EDITORIAL: Legality Too Counts

During his election tour of Andhra Pradesh, Mr. Rajiv Gandhi is quoted as having questioned Mr. NT Rama Rao’s moral right to stay on for well over three months as a caretaker chief minister after having dissolv­ed the state assembly. One possible implication of the statement is Mr. Rama Rao should have followed Mr. MG Ramachandran’s example and recommended fresh elec­tions to the state legislature to be held at the same time as the current poll to the Lok Sabha. If that is all Mr. Gandhi has meant his position is unexceptionable. It was unfair of Mr. Rama Rao to have recommended dissolu­tion of the state assembly on November 22 and to have announced a day later that his government favoured a fresh poll on March 3. His reason for recommending dis­solution was legitimate. The defection of 55MLAs be­longing to the Telegu Desam on August 16 and subse­quent developments had “polluted the political atmos­phere” in the state. But if he felt that it would not be possible to hold the proposed elections before March 3, he should have waited for the poll to the Lok Sabha to be over before recommending dissolution. In theory at least it is possible that in that case, especially if the Con­gress had fared well in the Lok Sabha poll, some more Telegu Desam MLAs might have defected and brought down his government. But this was a risk he was morally obliged to take if he stands, as he claims, for value-based politics.
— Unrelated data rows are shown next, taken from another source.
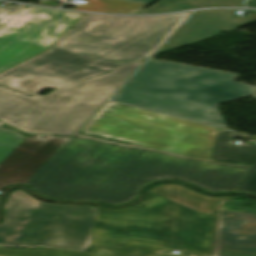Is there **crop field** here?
<instances>
[{
  "label": "crop field",
  "instance_id": "cbeb9de0",
  "mask_svg": "<svg viewBox=\"0 0 256 256\" xmlns=\"http://www.w3.org/2000/svg\"><path fill=\"white\" fill-rule=\"evenodd\" d=\"M147 4L123 1V0H87V4L76 7L79 10L122 13V14H136Z\"/></svg>",
  "mask_w": 256,
  "mask_h": 256
},
{
  "label": "crop field",
  "instance_id": "214f88e0",
  "mask_svg": "<svg viewBox=\"0 0 256 256\" xmlns=\"http://www.w3.org/2000/svg\"><path fill=\"white\" fill-rule=\"evenodd\" d=\"M218 238V237H217ZM222 239H227V238H222ZM232 240H241V239H232Z\"/></svg>",
  "mask_w": 256,
  "mask_h": 256
},
{
  "label": "crop field",
  "instance_id": "ac0d7876",
  "mask_svg": "<svg viewBox=\"0 0 256 256\" xmlns=\"http://www.w3.org/2000/svg\"><path fill=\"white\" fill-rule=\"evenodd\" d=\"M189 13L85 14L50 49L0 73V86L32 96L147 59Z\"/></svg>",
  "mask_w": 256,
  "mask_h": 256
},
{
  "label": "crop field",
  "instance_id": "733c2abd",
  "mask_svg": "<svg viewBox=\"0 0 256 256\" xmlns=\"http://www.w3.org/2000/svg\"><path fill=\"white\" fill-rule=\"evenodd\" d=\"M129 1H135V2H141V3L151 4V3L154 2L155 0H129Z\"/></svg>",
  "mask_w": 256,
  "mask_h": 256
},
{
  "label": "crop field",
  "instance_id": "dd49c442",
  "mask_svg": "<svg viewBox=\"0 0 256 256\" xmlns=\"http://www.w3.org/2000/svg\"><path fill=\"white\" fill-rule=\"evenodd\" d=\"M96 207L50 204L23 190L6 200L0 245L85 251L91 244Z\"/></svg>",
  "mask_w": 256,
  "mask_h": 256
},
{
  "label": "crop field",
  "instance_id": "5142ce71",
  "mask_svg": "<svg viewBox=\"0 0 256 256\" xmlns=\"http://www.w3.org/2000/svg\"><path fill=\"white\" fill-rule=\"evenodd\" d=\"M0 123V162L25 138L12 130L1 127Z\"/></svg>",
  "mask_w": 256,
  "mask_h": 256
},
{
  "label": "crop field",
  "instance_id": "d8731c3e",
  "mask_svg": "<svg viewBox=\"0 0 256 256\" xmlns=\"http://www.w3.org/2000/svg\"><path fill=\"white\" fill-rule=\"evenodd\" d=\"M83 15L25 6L0 28V72L50 48Z\"/></svg>",
  "mask_w": 256,
  "mask_h": 256
},
{
  "label": "crop field",
  "instance_id": "5a996713",
  "mask_svg": "<svg viewBox=\"0 0 256 256\" xmlns=\"http://www.w3.org/2000/svg\"><path fill=\"white\" fill-rule=\"evenodd\" d=\"M71 138L26 137L0 163V191L10 184H25Z\"/></svg>",
  "mask_w": 256,
  "mask_h": 256
},
{
  "label": "crop field",
  "instance_id": "8a807250",
  "mask_svg": "<svg viewBox=\"0 0 256 256\" xmlns=\"http://www.w3.org/2000/svg\"><path fill=\"white\" fill-rule=\"evenodd\" d=\"M250 168L78 134L26 185L47 198L120 204L136 199L145 183L164 178L233 191Z\"/></svg>",
  "mask_w": 256,
  "mask_h": 256
},
{
  "label": "crop field",
  "instance_id": "4a817a6b",
  "mask_svg": "<svg viewBox=\"0 0 256 256\" xmlns=\"http://www.w3.org/2000/svg\"><path fill=\"white\" fill-rule=\"evenodd\" d=\"M251 96L254 97V98H256V88L254 89V91H253V93H252Z\"/></svg>",
  "mask_w": 256,
  "mask_h": 256
},
{
  "label": "crop field",
  "instance_id": "34b2d1b8",
  "mask_svg": "<svg viewBox=\"0 0 256 256\" xmlns=\"http://www.w3.org/2000/svg\"><path fill=\"white\" fill-rule=\"evenodd\" d=\"M215 217L148 192L137 206L97 207L89 253L0 247V256H210Z\"/></svg>",
  "mask_w": 256,
  "mask_h": 256
},
{
  "label": "crop field",
  "instance_id": "d9b57169",
  "mask_svg": "<svg viewBox=\"0 0 256 256\" xmlns=\"http://www.w3.org/2000/svg\"><path fill=\"white\" fill-rule=\"evenodd\" d=\"M23 7L24 6L8 5L4 8H0V27Z\"/></svg>",
  "mask_w": 256,
  "mask_h": 256
},
{
  "label": "crop field",
  "instance_id": "e52e79f7",
  "mask_svg": "<svg viewBox=\"0 0 256 256\" xmlns=\"http://www.w3.org/2000/svg\"><path fill=\"white\" fill-rule=\"evenodd\" d=\"M217 130L108 101L79 132L211 159Z\"/></svg>",
  "mask_w": 256,
  "mask_h": 256
},
{
  "label": "crop field",
  "instance_id": "f4fd0767",
  "mask_svg": "<svg viewBox=\"0 0 256 256\" xmlns=\"http://www.w3.org/2000/svg\"><path fill=\"white\" fill-rule=\"evenodd\" d=\"M28 97L0 87V120L28 133L73 134L142 63Z\"/></svg>",
  "mask_w": 256,
  "mask_h": 256
},
{
  "label": "crop field",
  "instance_id": "3316defc",
  "mask_svg": "<svg viewBox=\"0 0 256 256\" xmlns=\"http://www.w3.org/2000/svg\"><path fill=\"white\" fill-rule=\"evenodd\" d=\"M214 256H256V214L221 210Z\"/></svg>",
  "mask_w": 256,
  "mask_h": 256
},
{
  "label": "crop field",
  "instance_id": "412701ff",
  "mask_svg": "<svg viewBox=\"0 0 256 256\" xmlns=\"http://www.w3.org/2000/svg\"><path fill=\"white\" fill-rule=\"evenodd\" d=\"M236 77L150 59L111 99L227 128L218 105L253 90Z\"/></svg>",
  "mask_w": 256,
  "mask_h": 256
},
{
  "label": "crop field",
  "instance_id": "22f410ed",
  "mask_svg": "<svg viewBox=\"0 0 256 256\" xmlns=\"http://www.w3.org/2000/svg\"><path fill=\"white\" fill-rule=\"evenodd\" d=\"M246 0H161L139 13H162L209 6H244ZM138 13V14H139Z\"/></svg>",
  "mask_w": 256,
  "mask_h": 256
},
{
  "label": "crop field",
  "instance_id": "28ad6ade",
  "mask_svg": "<svg viewBox=\"0 0 256 256\" xmlns=\"http://www.w3.org/2000/svg\"><path fill=\"white\" fill-rule=\"evenodd\" d=\"M248 135L219 128L212 159L245 162L253 165L237 191L256 193V145H233L235 138Z\"/></svg>",
  "mask_w": 256,
  "mask_h": 256
},
{
  "label": "crop field",
  "instance_id": "d1516ede",
  "mask_svg": "<svg viewBox=\"0 0 256 256\" xmlns=\"http://www.w3.org/2000/svg\"><path fill=\"white\" fill-rule=\"evenodd\" d=\"M149 190L200 212L217 211L219 197L201 195L181 185L161 184Z\"/></svg>",
  "mask_w": 256,
  "mask_h": 256
},
{
  "label": "crop field",
  "instance_id": "bc2a9ffb",
  "mask_svg": "<svg viewBox=\"0 0 256 256\" xmlns=\"http://www.w3.org/2000/svg\"><path fill=\"white\" fill-rule=\"evenodd\" d=\"M32 136H36V137H40V138L44 137V135H32Z\"/></svg>",
  "mask_w": 256,
  "mask_h": 256
}]
</instances>
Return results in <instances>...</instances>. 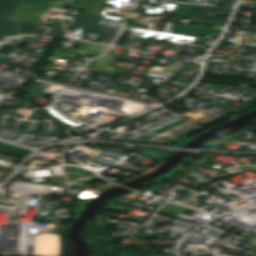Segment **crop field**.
<instances>
[{"mask_svg":"<svg viewBox=\"0 0 256 256\" xmlns=\"http://www.w3.org/2000/svg\"><path fill=\"white\" fill-rule=\"evenodd\" d=\"M117 57V54L107 53L104 57L95 59L90 62L86 68L114 74H127L128 70L125 68L109 66L114 60H116Z\"/></svg>","mask_w":256,"mask_h":256,"instance_id":"obj_4","label":"crop field"},{"mask_svg":"<svg viewBox=\"0 0 256 256\" xmlns=\"http://www.w3.org/2000/svg\"><path fill=\"white\" fill-rule=\"evenodd\" d=\"M19 3L0 0V36L35 34L40 24L7 20Z\"/></svg>","mask_w":256,"mask_h":256,"instance_id":"obj_1","label":"crop field"},{"mask_svg":"<svg viewBox=\"0 0 256 256\" xmlns=\"http://www.w3.org/2000/svg\"><path fill=\"white\" fill-rule=\"evenodd\" d=\"M72 0H63L62 2H58V1H50L49 6L50 7H56V8H60L63 9L65 3H71Z\"/></svg>","mask_w":256,"mask_h":256,"instance_id":"obj_9","label":"crop field"},{"mask_svg":"<svg viewBox=\"0 0 256 256\" xmlns=\"http://www.w3.org/2000/svg\"><path fill=\"white\" fill-rule=\"evenodd\" d=\"M64 32L62 31H55L51 30V32L48 34V36H61Z\"/></svg>","mask_w":256,"mask_h":256,"instance_id":"obj_13","label":"crop field"},{"mask_svg":"<svg viewBox=\"0 0 256 256\" xmlns=\"http://www.w3.org/2000/svg\"><path fill=\"white\" fill-rule=\"evenodd\" d=\"M53 29L65 31L64 27H63V24H62V22L60 20H57V22L54 25Z\"/></svg>","mask_w":256,"mask_h":256,"instance_id":"obj_11","label":"crop field"},{"mask_svg":"<svg viewBox=\"0 0 256 256\" xmlns=\"http://www.w3.org/2000/svg\"><path fill=\"white\" fill-rule=\"evenodd\" d=\"M84 1L95 3L97 0H84Z\"/></svg>","mask_w":256,"mask_h":256,"instance_id":"obj_14","label":"crop field"},{"mask_svg":"<svg viewBox=\"0 0 256 256\" xmlns=\"http://www.w3.org/2000/svg\"><path fill=\"white\" fill-rule=\"evenodd\" d=\"M234 0H221L219 5L232 6Z\"/></svg>","mask_w":256,"mask_h":256,"instance_id":"obj_12","label":"crop field"},{"mask_svg":"<svg viewBox=\"0 0 256 256\" xmlns=\"http://www.w3.org/2000/svg\"><path fill=\"white\" fill-rule=\"evenodd\" d=\"M216 7L199 5L191 18L227 22L228 18L206 15L207 12H214Z\"/></svg>","mask_w":256,"mask_h":256,"instance_id":"obj_5","label":"crop field"},{"mask_svg":"<svg viewBox=\"0 0 256 256\" xmlns=\"http://www.w3.org/2000/svg\"><path fill=\"white\" fill-rule=\"evenodd\" d=\"M12 1L48 6L46 0H12Z\"/></svg>","mask_w":256,"mask_h":256,"instance_id":"obj_10","label":"crop field"},{"mask_svg":"<svg viewBox=\"0 0 256 256\" xmlns=\"http://www.w3.org/2000/svg\"><path fill=\"white\" fill-rule=\"evenodd\" d=\"M254 105H256V97L250 99L249 101H247V102H245V103H243V104H241V105H239V106H237V107H235L231 110H233L235 112H239V111L246 110V109H248V108H250Z\"/></svg>","mask_w":256,"mask_h":256,"instance_id":"obj_8","label":"crop field"},{"mask_svg":"<svg viewBox=\"0 0 256 256\" xmlns=\"http://www.w3.org/2000/svg\"><path fill=\"white\" fill-rule=\"evenodd\" d=\"M132 150L140 154H143L153 160L159 158L162 154L165 153L164 151H155V150H142V149H132Z\"/></svg>","mask_w":256,"mask_h":256,"instance_id":"obj_7","label":"crop field"},{"mask_svg":"<svg viewBox=\"0 0 256 256\" xmlns=\"http://www.w3.org/2000/svg\"><path fill=\"white\" fill-rule=\"evenodd\" d=\"M76 42L81 43L80 48L78 49L58 48L57 50L54 51L52 56L65 58L69 52L83 54V55L97 56L102 54L108 48V46H105V45L86 43V42H80V41H76ZM62 51H65V53H63Z\"/></svg>","mask_w":256,"mask_h":256,"instance_id":"obj_3","label":"crop field"},{"mask_svg":"<svg viewBox=\"0 0 256 256\" xmlns=\"http://www.w3.org/2000/svg\"><path fill=\"white\" fill-rule=\"evenodd\" d=\"M97 18H98L97 16H92V15H86V14L81 15L79 17V21H78L76 27L69 30V33L71 34L72 32H76L77 29L79 27H81V28H84L82 30L83 32L104 35L103 38L100 40V42L111 44L114 37L116 36L118 30L92 25L96 21Z\"/></svg>","mask_w":256,"mask_h":256,"instance_id":"obj_2","label":"crop field"},{"mask_svg":"<svg viewBox=\"0 0 256 256\" xmlns=\"http://www.w3.org/2000/svg\"><path fill=\"white\" fill-rule=\"evenodd\" d=\"M30 150L0 142V154L24 157Z\"/></svg>","mask_w":256,"mask_h":256,"instance_id":"obj_6","label":"crop field"}]
</instances>
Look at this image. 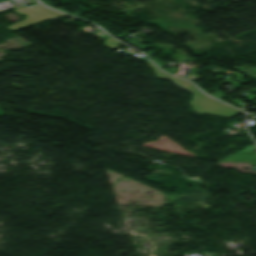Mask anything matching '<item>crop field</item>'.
I'll return each mask as SVG.
<instances>
[{"mask_svg": "<svg viewBox=\"0 0 256 256\" xmlns=\"http://www.w3.org/2000/svg\"><path fill=\"white\" fill-rule=\"evenodd\" d=\"M155 72L157 78H163V79H168V75L158 71L154 65L151 63H147ZM174 81L176 85L179 87L193 93V100L189 102V104L192 106V111L195 113H206L210 115H218V116H223L230 118L241 111L234 109L232 107H229L223 103H220L216 100H213L203 93H201L199 90H197L195 87H193L191 84H189L186 81L177 79L172 77L171 79Z\"/></svg>", "mask_w": 256, "mask_h": 256, "instance_id": "1", "label": "crop field"}, {"mask_svg": "<svg viewBox=\"0 0 256 256\" xmlns=\"http://www.w3.org/2000/svg\"><path fill=\"white\" fill-rule=\"evenodd\" d=\"M15 11H17L19 13H23V14H28V16L23 21L14 23L11 26H7L8 28H11L14 30H17V29L26 27L28 25L46 20L48 18H54V17L60 16V15H63L59 12L50 10L40 4L15 9ZM30 16H32L33 18L32 19L28 18Z\"/></svg>", "mask_w": 256, "mask_h": 256, "instance_id": "2", "label": "crop field"}, {"mask_svg": "<svg viewBox=\"0 0 256 256\" xmlns=\"http://www.w3.org/2000/svg\"><path fill=\"white\" fill-rule=\"evenodd\" d=\"M254 146L249 145L248 147L240 150L239 152L223 159L222 161H231V162H246V161H256V151H254ZM240 152H245L241 154ZM250 152V153H248ZM221 162V161H220ZM256 164V163H249Z\"/></svg>", "mask_w": 256, "mask_h": 256, "instance_id": "3", "label": "crop field"}, {"mask_svg": "<svg viewBox=\"0 0 256 256\" xmlns=\"http://www.w3.org/2000/svg\"><path fill=\"white\" fill-rule=\"evenodd\" d=\"M104 44H105L107 47L114 49V48H116L117 46L121 45L122 43H120V42H118V41H116V40H114V39H112V38H109V39L105 40Z\"/></svg>", "mask_w": 256, "mask_h": 256, "instance_id": "4", "label": "crop field"}]
</instances>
But political morality is one thing, legality is quite another. And legality is on Mr. Rama Rao’s side. He was within his rights to recommend dissolution on November 22 and he was equally within his rights to opt for March 3 as the election date on November 23. And just as the Governor had no choice but to go along with him and dissolve the assembly, the Election Commission had no good reason to reject the date proposed by him. So however unhappy Mr. Rajiv Gandhi may feel over Mr. Rama Rao’s actions and however legitimate his grievance, as Prime Minister he cannot now advise the Governor to dismiss Mr. Rama Rao without provoking another storm all over the country with dangerous consequences for himself and his party. In all probability Mr. Gandhi is not thinking in those terms; after all, he cannot be oblivious to what happened between August 16 when Mr. Rama Rao was dismissed and September 15 when he was restored to the office of chief minister. In all probability Mr. Rama Rao and his cabinet colleagues are taking an unduly alarmist view of the Prime Minister’s statement. Be that as it may, it may be useful to make the point that there is just no case for Mr. Rama Rao’s dismissal. At the same time it too needs to be emphasized that as a caretaker chief minister he cannot take substan­tive  policy  decisions, that his plea for re-promulgation of an ordinance for abolition of posts of nearly 36,000 village officers falls in that category, and that the Governor is wholly justified in turning it down.